If Prince and OutKast have taught us anything, it’s that double albums are supposed to be short, succinct statements of great perfection. They are supposed to be sprawling proof that unedited talent can be more exhilarating than well-edited genius. “The White Album” had the largest quantity of weak Beatles songs, but it was also absolutely bonkers, and a more fun listen than Revolver.
Am I saying that Ty Segall is the new Paul McCartney? Of course not, but in a larger sense – yes, and also – who cares? He made a record called Freedom’s Goblin. There’s a start. Is the title some jab at post-modern politics in America?
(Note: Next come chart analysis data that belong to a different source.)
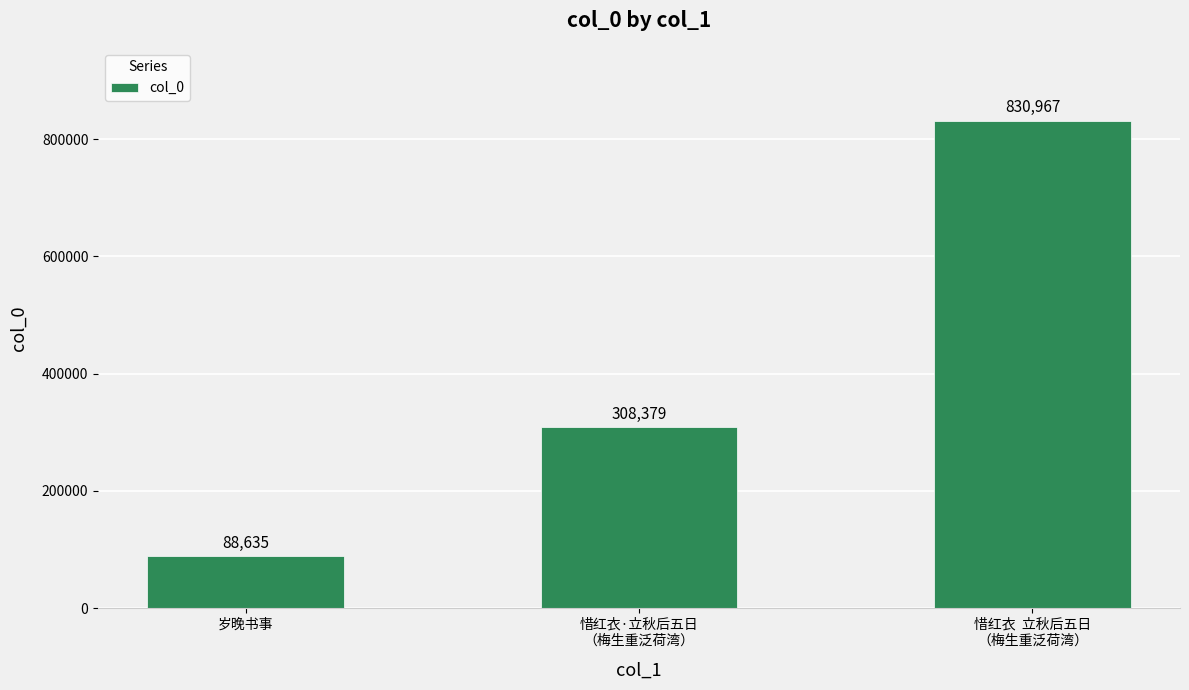

What is the difference between the maximum and minimum values?

742332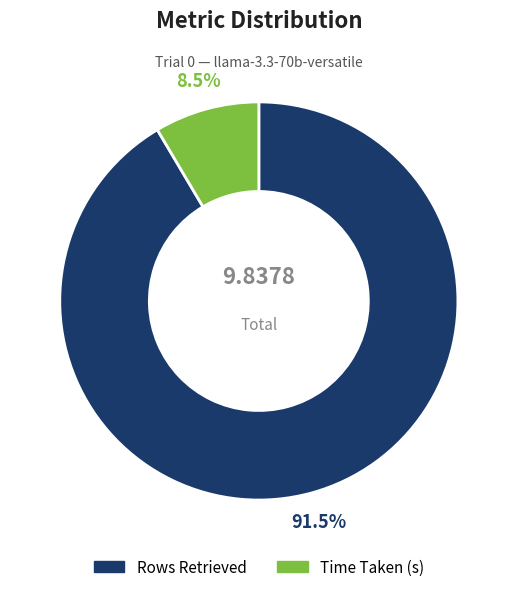

To the nearest percent, what is the difference between the Rows Retrieved and Time Taken (s) slice percentages?

83%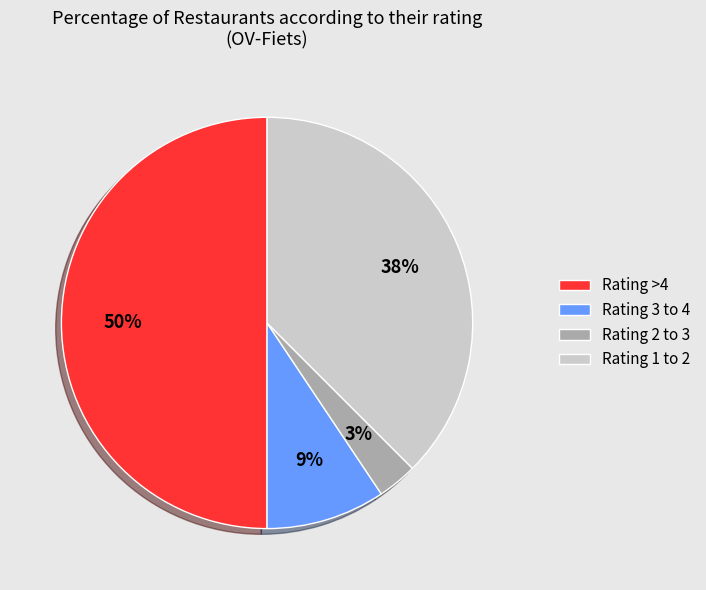

What is the smallest slice in the pie chart?

Rating 2 to 3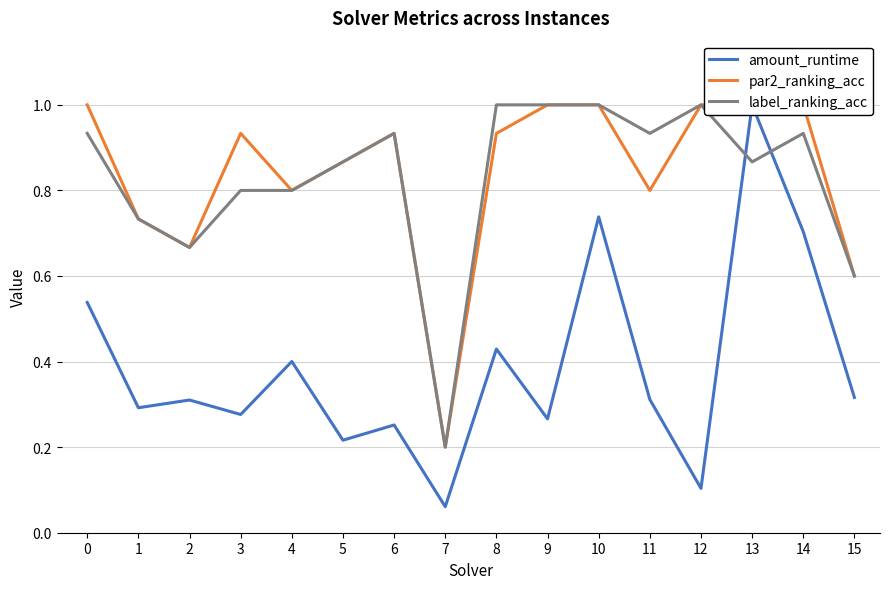

Reading left to right, extract all data points from this chart.

amount_runtime: 0=0.5	1=0.3	2=0.3	3=0.3	4=0.4	5=0.2	6=0.3	7=0.1	8=0.4	9=0.3	10=0.7	11=0.3	12=0.1	13=1.0	14=0.7	15=0.3
par2_ranking_acc: 0=1.0	1=0.7	2=0.7	3=0.9	4=0.8	5=0.9	6=0.9	7=0.2	8=0.9	9=1.0	10=1.0	11=0.8	12=1.0	13=1.0	14=1.0	15=0.6
label_ranking_acc: 0=0.9	1=0.7	2=0.7	3=0.8	4=0.8	5=0.9	6=0.9	7=0.2	8=1.0	9=1.0	10=1.0	11=0.9	12=1.0	13=0.9	14=0.9	15=0.6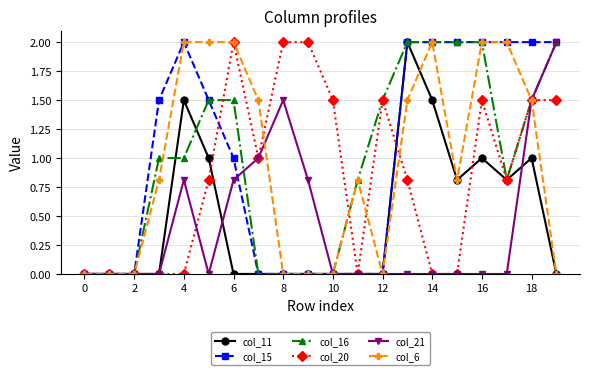

What is the greatest value displayed?

2.0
Probably, but in a larger sense – again, who cares when you have these many good songs.
Now take into account that the record has the murderer’s row of double album content – 1. A song about a dog that pretends its serious 2. Saxophone. 3. A song called the Last Waltz which has a beat you can actually waltz to. It’s in 3/4 time. They thought of everything. Was there any chance this record wasn’t going to be great? 4. The best song is a psychotic rock masterpiece and the song immediately after it is a tender Elephant 6 inspired acoustic pop jam. 5. Some alternate universe Grateful Dead inspired 12-minute wankery. Um. YES.
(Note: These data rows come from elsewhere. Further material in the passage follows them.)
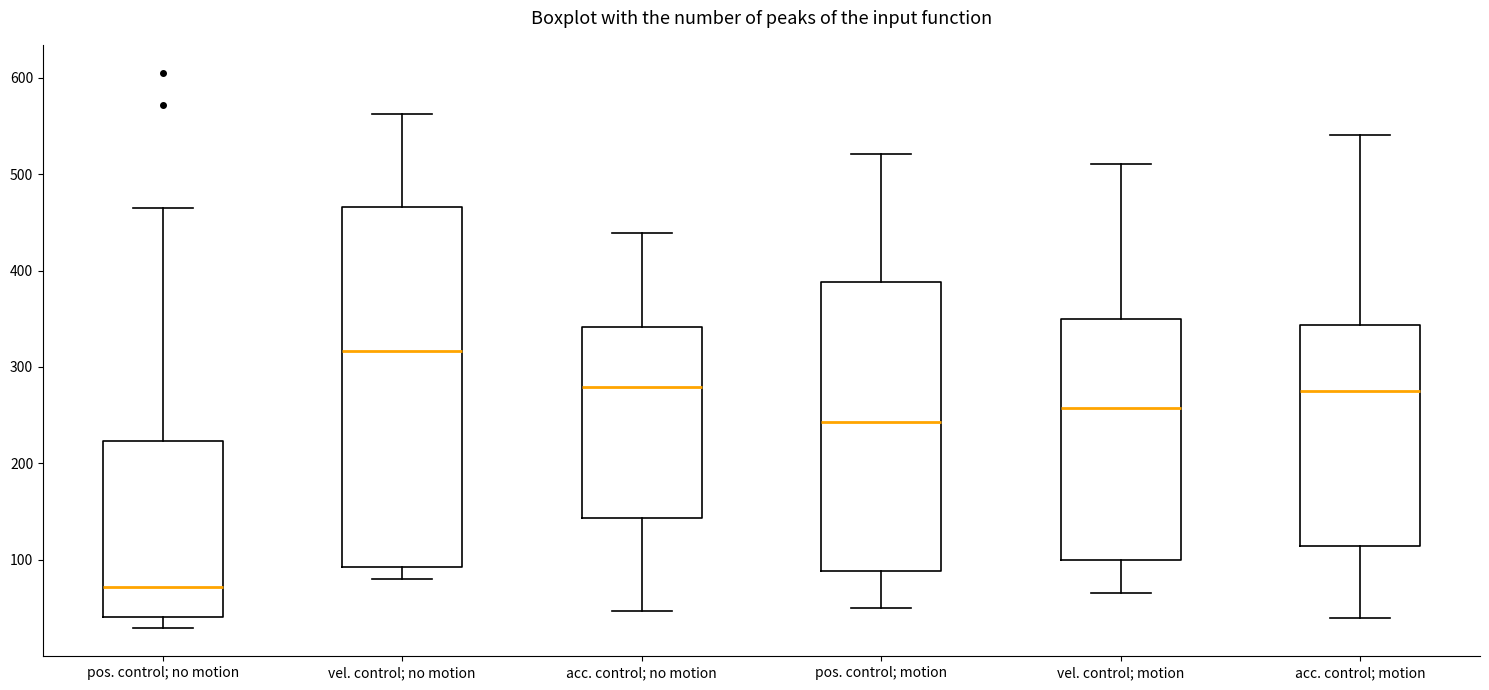

Reading left to right, read every box against the y-axis: the position of its median line, the range the box covers, and the ends of its whiskers. The values are not printed on the chart, so give them approximately, as read against the axis.

pos. control; no motion: median 70, box 40 to 220, whiskers 30 to 460
vel. control; no motion: median 320, box 90 to 470, whiskers 80 to 560
acc. control; no motion: median 280, box 140 to 340, whiskers 50 to 440
pos. control; motion: median 240, box 90 to 390, whiskers 50 to 520
vel. control; motion: median 260, box 100 to 350, whiskers 70 to 510
acc. control; motion: median 280, box 110 to 340, whiskers 40 to 540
The polar opposite of last year’s clear, clean self-titled outing, this double record is the refrigerator sandwich of Ty Segall’s career. A refrigerator sandwich is when you don’t want to go to the grocery store, so you just pile on anything that’s left in the fridge, often with wrong or expired condiments, almost always with mismatching bread or at the very least an end piece that no one wanted. That is the paradox record. The record that by its very nature should alienate anyone but core fans, but because of its wacky, charming quality will do just the opposite.
There have been diminishing returns since the peak of psychedelic soaked rock odyssey Melted. Goodbye Bread, Slaughterhouse and Hair all shared in this peak. Even Twins was a garage rock masterpiece. Manipulator was a tad overrated and is now more clearly visible as the blueprint for this record, and Emotional Mugger and last year’s self-titled records lacked the intensity or song quality of his best releases. All of this made the announcement of a double album seem like a sigh to me. I was dead wrong.
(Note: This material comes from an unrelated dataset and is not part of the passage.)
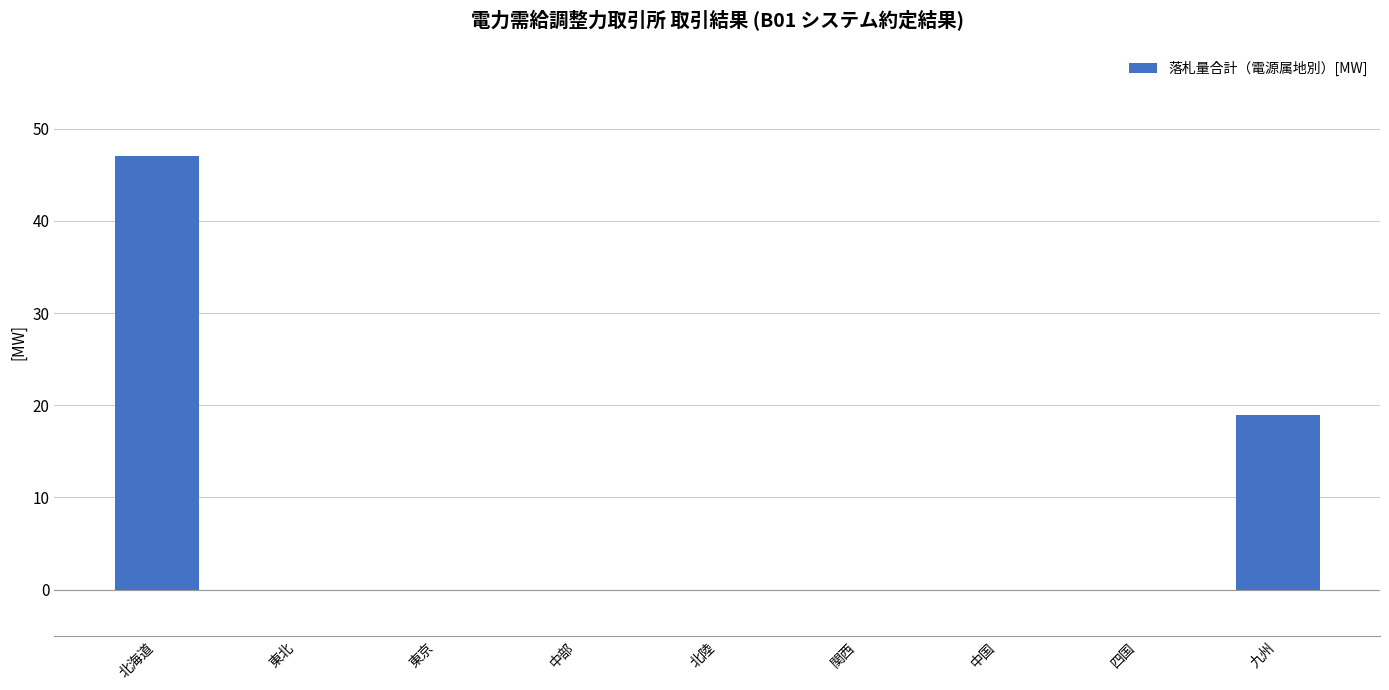

True or false: the data shows 0 at 関西.

True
“She” ends with a several minute guitar solo and it leads right into “Prison” which is a guitar solo. That leads into “Talkin 3” which starts with a horn solo. “Fanny Dog” contains the delightful time wasting that is often forgotten from the classic rock, and especially the Led Zeppelin think pieces. “I’m Free” is the best Paul McCartney melody in a decade excluding “New” which everyone slept on.
“5 ft. Tall” has enough muscular guitars mixed with Beck style acoustics to make you wish this record came out in 2001 because Ty could have been such a great addition to whatever that garage rock revival was. “And Goodnight” is the only major misstep on the record. I mean, you have to have some unreasonably long song, or it wouldn’t be a sprawling double album, but the rhythm and blues groove can’t hold attention for a quarter the time it tries to. It’s not a weak song in and of itself, but it can’t work as a break or a conclusion to the power that came before it. A somewhat weak ending for a bonkers and great record. Thanks, Ty.